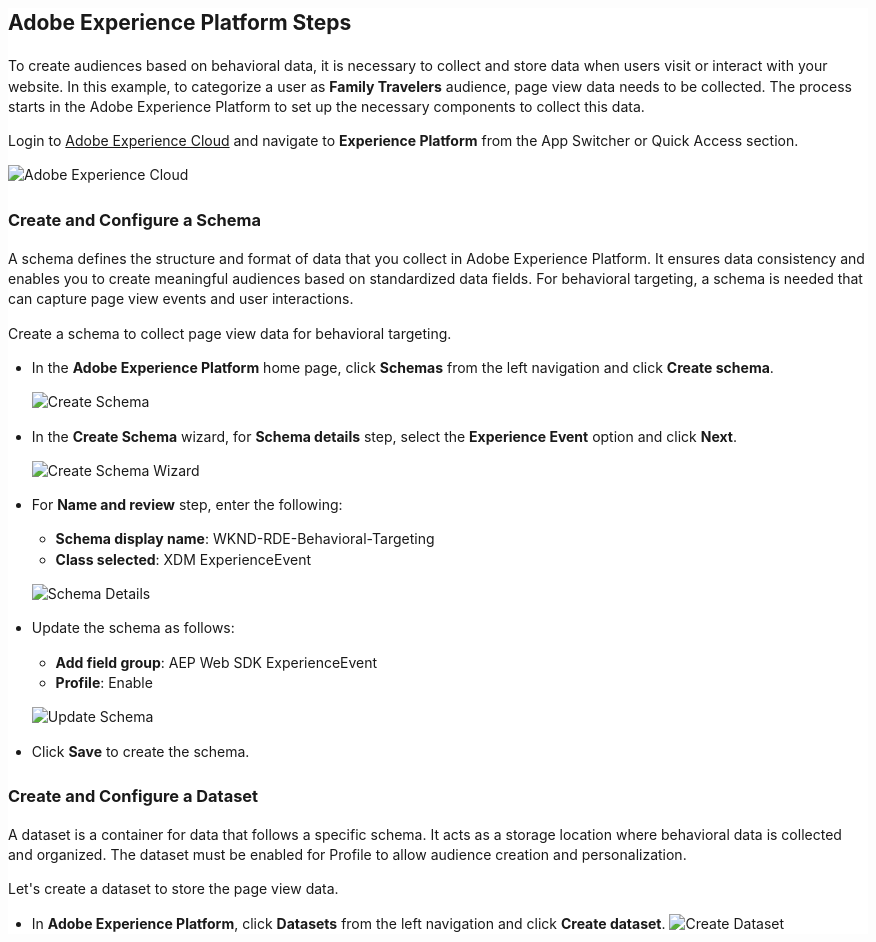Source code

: ## Adobe Experience Platform Steps

To create audiences based on behavioral data, it is necessary to collect and store data when users visit or interact with your website. In this example, to categorize a user as **Family Travelers** audience, page view data needs to be collected. The process starts in the Adobe Experience Platform to set up the necessary components to collect this data.

Login to [Adobe Experience Cloud](https://experience.adobe.com/) and navigate to **Experience Platform** from the App Switcher or Quick Access section.

![Adobe Experience Cloud](../assets/use-cases/behavioral-targeting/exp-cloud.png)

### Create and Configure a Schema

A schema defines the structure and format of data that you collect in Adobe Experience Platform. It ensures data consistency and enables you to create meaningful audiences based on standardized data fields. For behavioral targeting, a schema is needed that can capture page view events and user interactions.

Create a schema to collect page view data for behavioral targeting.

- In the **Adobe Experience Platform** home page, click **Schemas** from the left navigation and click **Create schema**.
  
  ![Create Schema](../assets/use-cases/behavioral-targeting/create-schema.png)

- In the **Create Schema** wizard, for **Schema details** step, select the **Experience Event** option and click **Next**.

  ![Create Schema Wizard](../assets/use-cases/behavioral-targeting/create-schema-details.png)

- For **Name and review** step, enter the following:
    - **Schema display name**: WKND-RDE-Behavioral-Targeting
    - **Class selected**: XDM ExperienceEvent

  ![Schema Details](../assets/use-cases/behavioral-targeting/create-schema-name-review.png)

- Update the schema as follows:
    - **Add field group**: AEP Web SDK ExperienceEvent
    - **Profile**: Enable

    ![Update Schema](../assets/use-cases/behavioral-targeting/update-schema.png)

- Click **Save** to create the schema.

### Create and Configure a Dataset

A dataset is a container for data that follows a specific schema. It acts as a storage location where behavioral data is collected and organized. The dataset must be enabled for Profile to allow audience creation and personalization.

Let's create a dataset to store the page view data.

- In **Adobe Experience Platform**, click **Datasets** from the left navigation and click **Create dataset**.
  ![Create Dataset](../assets/use-cases/behavioral-targeting/create-dataset.png)
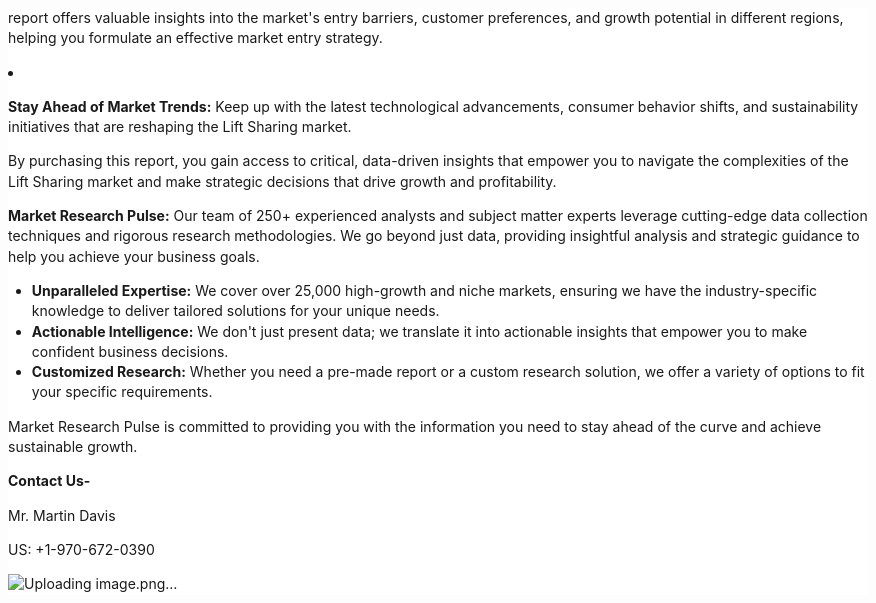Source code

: report offers valuable insights into the market's entry barriers, customer preferences, and growth potential in different regions, helping you formulate an effective market entry strategy.</p></li><li><p><strong>Stay Ahead of Market Trends:</strong> Keep up with the latest technological advancements, consumer behavior shifts, and sustainability initiatives that are reshaping the Lift Sharing market.</p></li></ol><p>By purchasing this report, you gain access to critical, data-driven insights that empower you to navigate the complexities of the Lift Sharing market and make strategic decisions that drive growth and profitability.</p><p><strong>Market Research Pulse:</strong>&nbsp;Our team of 250+ experienced analysts and subject matter experts leverage cutting-edge data collection techniques and rigorous research methodologies. We go beyond just data, providing insightful analysis and strategic guidance to help you achieve your business goals.</p><ul><li><strong>Unparalleled Expertise:</strong>&nbsp;We cover over 25,000 high-growth and niche markets, ensuring we have the industry-specific knowledge to deliver tailored solutions for your unique needs.</li><li><strong>Actionable Intelligence:</strong>&nbsp;We don't just present data; we translate it into actionable insights that empower you to make confident business decisions.</li><li><strong>Customized Research:</strong>&nbsp;Whether you need a pre-made report or a custom research solution, we offer a variety of options to fit your specific requirements.</li></ul><p>Market Research Pulse is committed to providing you with the information you need to stay ahead of the curve and achieve sustainable growth.</p><p><strong>Contact Us-</strong></p><p>Mr. Martin Davis</p><p>US: +1-970-672-0390</p>
![Uploading image.png…]()
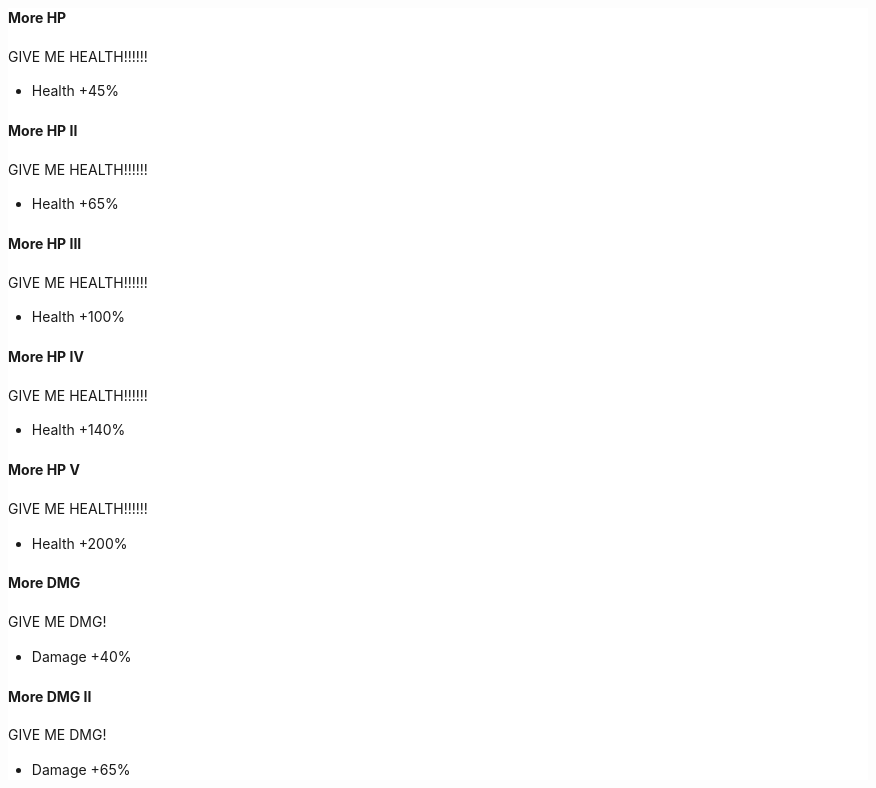 

#### More HP

GIVE ME HEALTH!!!!!!

- Health +45%





#### More HP II

GIVE ME HEALTH!!!!!!

- Health +65%





#### More HP III

GIVE ME HEALTH!!!!!!

- Health +100%





#### More HP IV

GIVE ME HEALTH!!!!!!

- Health +140%





#### More HP V

GIVE ME HEALTH!!!!!!

- Health +200%





#### More DMG

GIVE ME DMG!

- Damage +40%





#### More DMG II

GIVE ME DMG!

- Damage +65%


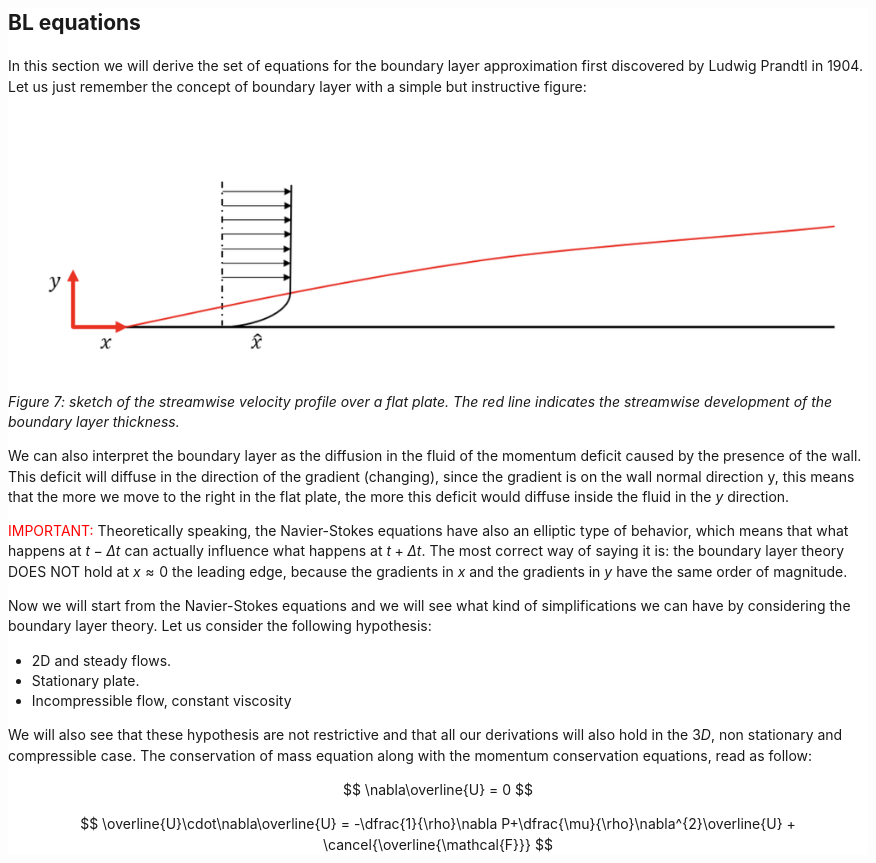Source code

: ## BL equations

In this section we will derive the set of equations for the boundary layer approximation first discovered by Ludwig Prandtl in 1904. Let us just remember the concept of boundary layer with a simple but instructive figure:

![](./Figures/bl-part1-7.png)
*Figure 7: sketch of the streamwise velocity profile over a flat plate. The red line indicates the streamwise development of the boundary layer thickness.*

We can also interpret the boundary layer as the diffusion in the fluid of the momentum deficit caused by the presence of the wall. This deficit will diffuse in the direction of the gradient (changing), since the gradient is on the wall normal direction y, this means that the more we move to the right in the flat plate, the more this deficit would diffuse inside the fluid in the $y$ direction. 

<span style="color:red">IMPORTANT:</span> Theoretically speaking, the Navier-Stokes equations have also an elliptic type of behavior, which means that what happens at $t-\Delta t$ can actually influence what happens at $t+\Delta t$. The most correct way of saying it is: the boundary layer theory DOES NOT hold at $x\approx 0$ the leading edge, because the gradients in $x$ and the gradients in $y$ have the same order of magnitude.

Now we will start from the Navier-Stokes equations and we will see what kind of simplifications we can have by considering the boundary layer theory. Let us consider the following hypothesis:
- 2D and steady flows.
- Stationary plate.
- Incompressible flow, constant viscosity

We will also see that these hypothesis are not restrictive and that all our derivations will also hold in the $3D$, non stationary and compressible case. The conservation of mass equation along with the momentum conservation equations, read as follow:

$$
\nabla\overline{U} = 0
$$

$$
\overline{U}\cdot\nabla\overline{U} = -\dfrac{1}{\rho}\nabla P+\dfrac{\mu}{\rho}\nabla^{2}\overline{U} + \cancel{\overline{\mathcal{F}}}
$$
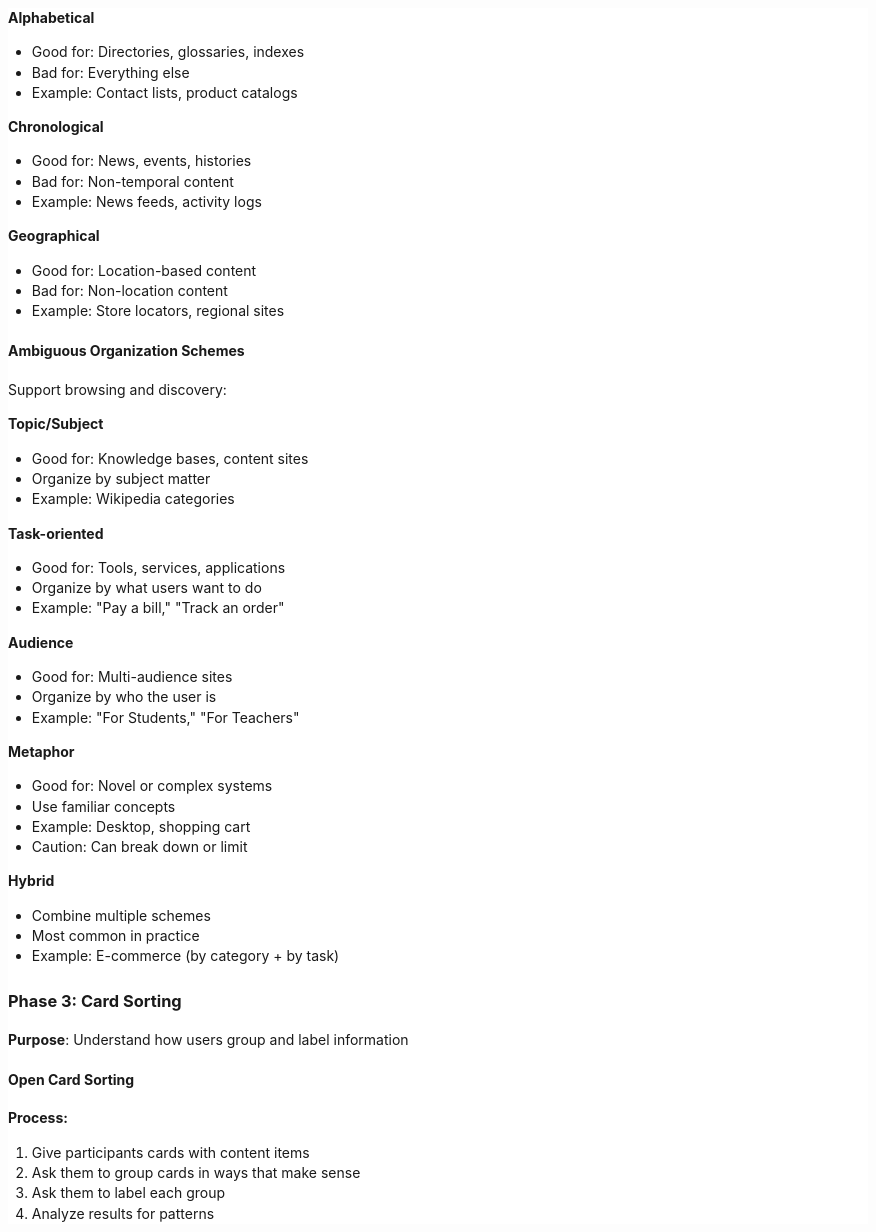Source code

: **Alphabetical**
- Good for: Directories, glossaries, indexes
- Bad for: Everything else
- Example: Contact lists, product catalogs

**Chronological**
- Good for: News, events, histories
- Bad for: Non-temporal content
- Example: News feeds, activity logs

**Geographical**
- Good for: Location-based content
- Bad for: Non-location content
- Example: Store locators, regional sites

#### Ambiguous Organization Schemes
Support browsing and discovery:

**Topic/Subject**
- Good for: Knowledge bases, content sites
- Organize by subject matter
- Example: Wikipedia categories

**Task-oriented**
- Good for: Tools, services, applications
- Organize by what users want to do
- Example: "Pay a bill," "Track an order"

**Audience**
- Good for: Multi-audience sites
- Organize by who the user is
- Example: "For Students," "For Teachers"

**Metaphor**
- Good for: Novel or complex systems
- Use familiar concepts
- Example: Desktop, shopping cart
- Caution: Can break down or limit

**Hybrid**
- Combine multiple schemes
- Most common in practice
- Example: E-commerce (by category + by task)

### Phase 3: Card Sorting

**Purpose**: Understand how users group and label information

#### Open Card Sorting
**Process:**
1. Give participants cards with content items
2. Ask them to group cards in ways that make sense
3. Ask them to label each group
4. Analyze results for patterns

++++++++++

■ About this exercise:
Using the data above, repeat exactly the lines that begin at the line with "- Organize by who the user is" and end at the line with "- Most common in practice", both ends included.

■ Exercise answer:
- Organize by who the user is
- Example: "For Students," "For Teachers"

**Metaphor**
- Good for: Novel or complex systems
- Use familiar concepts
- Example: Desktop, shopping cart
- Caution: Can break down or limit

**Hybrid**
- Combine multiple schemes
- Most common in practice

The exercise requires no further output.